Pope says those criminalizing homosexuality are 'wrong'
People who criminalize homosexuality are "wrong", Pope Francis said in a letter published on Saturday, seeking to clarify earlier comments about homosexual acts being a "sin," AFP reports.
In an interview published on Wednesday, the pope had said being homosexual was "not a crime ... but it’s a sin".
In the letter published on Saturday, which was written to a Jesuit priest, Francis said he had wanted in the interview "to clarify that it (homosexuality) is not a crime, in order to stress that criminalization is neither good nor just".
"When I said it is a sin, I was simply referring to Catholic moral teaching, which says that every sexual act outside of marriage is a sin," he wrote.
The pontiff was responding to a letter from US priest James Martin, who asked for clarity on comments the pope made during the interview with the Associated Press news agency.
The issue of homosexuality has caused a major rift in the Catholic Church between modernizers and conservatives.

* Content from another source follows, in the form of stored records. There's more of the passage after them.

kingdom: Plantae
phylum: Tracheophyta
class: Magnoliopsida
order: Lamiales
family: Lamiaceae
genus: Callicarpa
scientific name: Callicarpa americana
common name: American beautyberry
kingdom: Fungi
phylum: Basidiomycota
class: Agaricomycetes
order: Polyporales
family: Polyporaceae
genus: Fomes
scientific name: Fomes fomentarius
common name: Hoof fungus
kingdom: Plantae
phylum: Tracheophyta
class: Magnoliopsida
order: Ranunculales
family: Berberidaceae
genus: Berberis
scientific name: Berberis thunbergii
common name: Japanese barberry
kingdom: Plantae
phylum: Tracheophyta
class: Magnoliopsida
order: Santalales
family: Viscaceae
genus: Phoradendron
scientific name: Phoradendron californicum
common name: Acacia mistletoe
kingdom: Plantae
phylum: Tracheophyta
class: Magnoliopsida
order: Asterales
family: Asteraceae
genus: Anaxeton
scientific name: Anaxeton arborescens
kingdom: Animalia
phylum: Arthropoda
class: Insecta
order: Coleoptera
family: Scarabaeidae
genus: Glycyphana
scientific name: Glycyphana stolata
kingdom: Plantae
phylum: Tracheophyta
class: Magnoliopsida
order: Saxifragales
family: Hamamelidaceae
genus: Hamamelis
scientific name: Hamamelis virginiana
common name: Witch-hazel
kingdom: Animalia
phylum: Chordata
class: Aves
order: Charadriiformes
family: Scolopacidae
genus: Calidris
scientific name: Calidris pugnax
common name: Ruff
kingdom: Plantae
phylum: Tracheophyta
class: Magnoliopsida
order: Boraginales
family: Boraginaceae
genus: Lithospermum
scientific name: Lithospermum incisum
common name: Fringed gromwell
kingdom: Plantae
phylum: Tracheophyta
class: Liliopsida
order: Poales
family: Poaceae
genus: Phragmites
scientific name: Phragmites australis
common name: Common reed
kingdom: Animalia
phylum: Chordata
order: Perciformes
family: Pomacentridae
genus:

Francis, 86, has stirred controversy since being appointed pope in 2013 with his relatively liberal attitude towards sexual orientation.
Francis' letter, written in Spanish, was translated into English and published by the website Outreach, a Catholic LGBTQ resource of which Martin is the editor.
"I would tell whoever wants to criminalize homosexuality that they are wrong," the pope wrote.
In the AP interview, Francis had said being homosexual was "not a crime".
"It’s not a crime ... but it’s a sin," he said, adding: "It’s also a sin to lack charity with one another."
In his letter to Martin, Francis said his comments about "sin" were referring to overall moral teaching within the Catholic Church.
"When I said it is a sin, I was simply referring to Catholic moral teaching, which says that every sexual act outside of marriage is a sin," he wrote. "Of course, one must also consider the circumstances, which may decrease or eliminate fault."
"As you can see, I was repeating something in general. I should have said 'It is a sin, as is any sexual act outside of marriage.'"
The pope's comments on homosexuality came ahead of a trip next week to Africa, where the criminalization of homosexuality is common.
Francis plans to visit the Democratic Republic of Congo and South Sudan during his six-day visit to the continent.
Although Francis has often received gay people and instructed that they must be given a benevolent reception within the Church, he remains firmly in line with Catholic teaching on marriage that defines the union between a man and a woman in order to procreate.
In an earlier letter to Martin in June 2021, Francis thanked the priest for his work in reaching out to LGBTQ people, stressing the inclusive nature of Catholicism and writing that God "loves each of his children".
Months earlier, the Vatican had reaffirmed that it considered homosexuality "a sin" and said gays were unable to receive the sacrament of marriage.